For a while during the last decade, Hewlett-Packard had a fully funded pension plan that was invested almost entirely in fixed income and had hedged 100% of its interest-rate risk. Then in 2008, $125 billion HP acquired EDS. The EDS defined-benefit plan was heavily invested in equities and the financial crisis left it severely underfunded. In 2009, the company merged the HP and EDS U.S. plans, which had a combined funded status of just 82%, increased the plan’s allocation to risky assets and unwound its interest-rate hedge.
In 2010, HP’s benefit fund investment team was asked to get the combined pension plan back to fully funded status within five years, and the team began to work on a strategy to reduce risk as the plan’s funded status improved. They built a Monte Carlo simulation model to analyze how different strategies would affect the plan’s funded status and the volatility of funded status. Then the team designed a dynamic asset allocation strategy in which the funded status of the plan can trigger changes to its asset allocation, and the funded status together with the level of interest rates can trigger changes in the plan’s interest-rate hedge ratio.

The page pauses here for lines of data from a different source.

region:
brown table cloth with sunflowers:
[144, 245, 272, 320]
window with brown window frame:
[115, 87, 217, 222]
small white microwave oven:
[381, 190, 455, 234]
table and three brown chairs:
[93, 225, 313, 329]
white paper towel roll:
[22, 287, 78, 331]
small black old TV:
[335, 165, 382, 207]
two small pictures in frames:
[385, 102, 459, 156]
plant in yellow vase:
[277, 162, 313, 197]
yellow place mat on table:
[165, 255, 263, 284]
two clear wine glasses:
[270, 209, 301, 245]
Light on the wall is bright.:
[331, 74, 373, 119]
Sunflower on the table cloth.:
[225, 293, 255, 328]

“The general idea is to take away risk when we can,” says senior portfolio manager David Cheng. “If our funding ratio improves, we want to lower our risk profile.”

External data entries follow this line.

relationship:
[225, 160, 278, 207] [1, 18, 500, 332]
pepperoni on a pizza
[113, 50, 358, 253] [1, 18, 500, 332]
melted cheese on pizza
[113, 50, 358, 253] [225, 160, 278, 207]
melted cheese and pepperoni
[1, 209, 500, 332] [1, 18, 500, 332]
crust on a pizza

The benefit fund investment team implemented a framework that includes a dashboard that monitors the plan’s funded status on a daily basis, trigger levels that are pre-approved by the investment committee so that changes can occur in real time, and three derivatives overlay programs in fixed income, equities and currencies to facilitate investment changes.
“Our framework is really designed so that we can be nimble and flexible,” Cheng says. “We don’t have to go back to the investment board and wait for weeks or months until they approve our strategy. The entire strategy has been approved and when we’re at a trigger point, we can go ahead and execute our strategy in real time.”